The owners of this South Yarra Townhouse built in 1990s had come to dislike its visually busy interiors and instead wanted a minimalist home where they wouldn’t see the operations of domestic family life. They asked Winter Architecture to renovate it.
The house features a black façade and simple, white-painted living spaces. The studio set about creating a more pared-back layout and material palette. The house is now a dwelling where functions stand-alone, materials are restrained, details are simple and the volumes afforded are celebrated.
The home’s dark exterior was designed to serve as an obvious antithesis to its new bright interiors. Black paint has been applied across the front and rear elevations, and all of the windows have been refitted with black window frames. A black-frame balustrade has also been set in front of the home’s first-floor balcony.
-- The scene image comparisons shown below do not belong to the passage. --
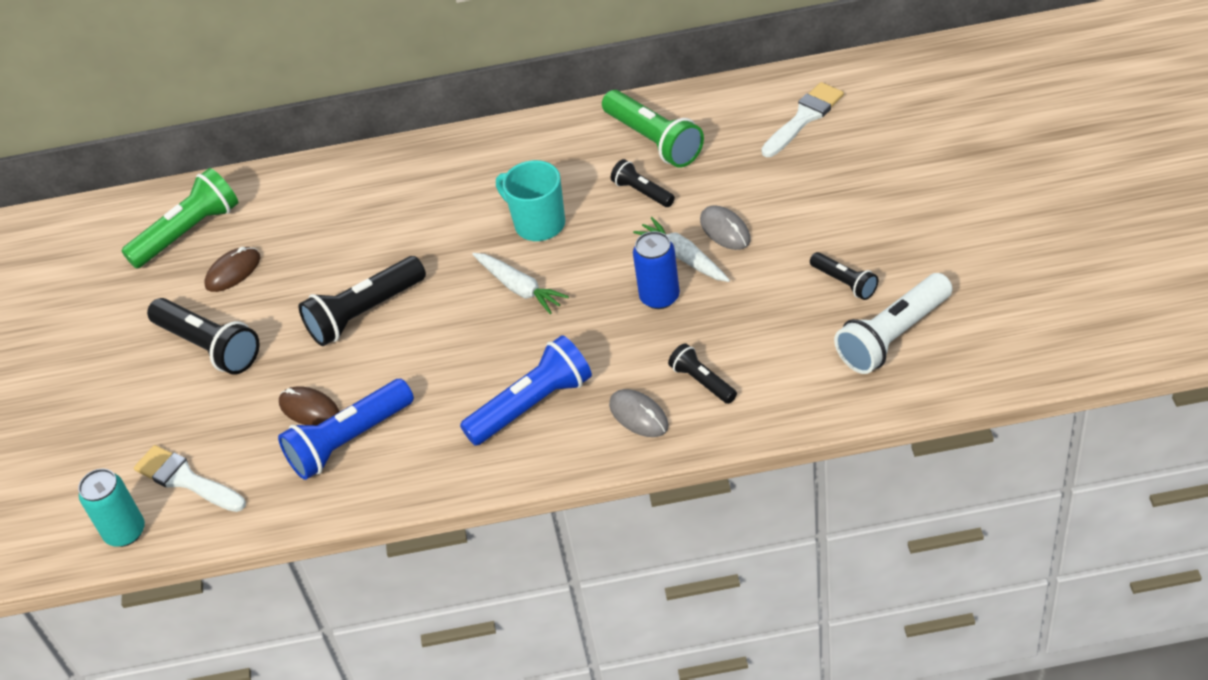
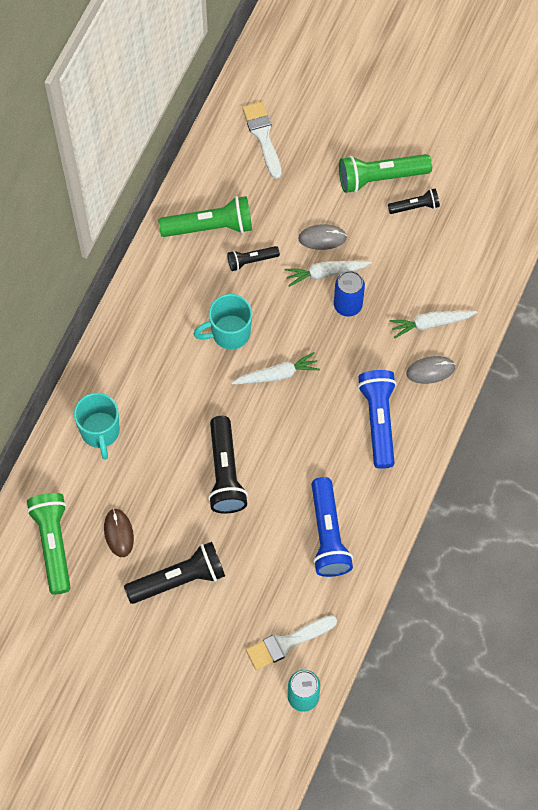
camera: 65 degrees left, 20 degrees up
brown mouse [279,386,340,425] -> none
black flashlight [668,343,737,404] -> white carrot [390,311,477,338]
white flashlight [834,273,952,374] -> none
none -> turquoise mug [74,393,120,459]
none -> green flashlight [339,154,432,193]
Expansive panes of glass have been added to the front of the living room to allow for uncompromised views of the pond and landscaped garden, which has been finished with black-painted brick walls and trellis panels. Windows are carefully framing the garden, sky and water so that, even on a wet, dark day, you still feel light inside. Clean white surfaces continue upstairs to the first floor of the home. Textural interest has been created in the bathrooms, where exposed-aggregate grey tiles line the shower cubicles and bathtubs. Hardware like the towels rails and taps are made from gold-hued brass.
The studio partially extended the master bedroom into the hallway to allow room for a walk-in-wardrobe. Remaining space in the hallway has been made to accommodate a small study, which features a timber desk extending from the wall.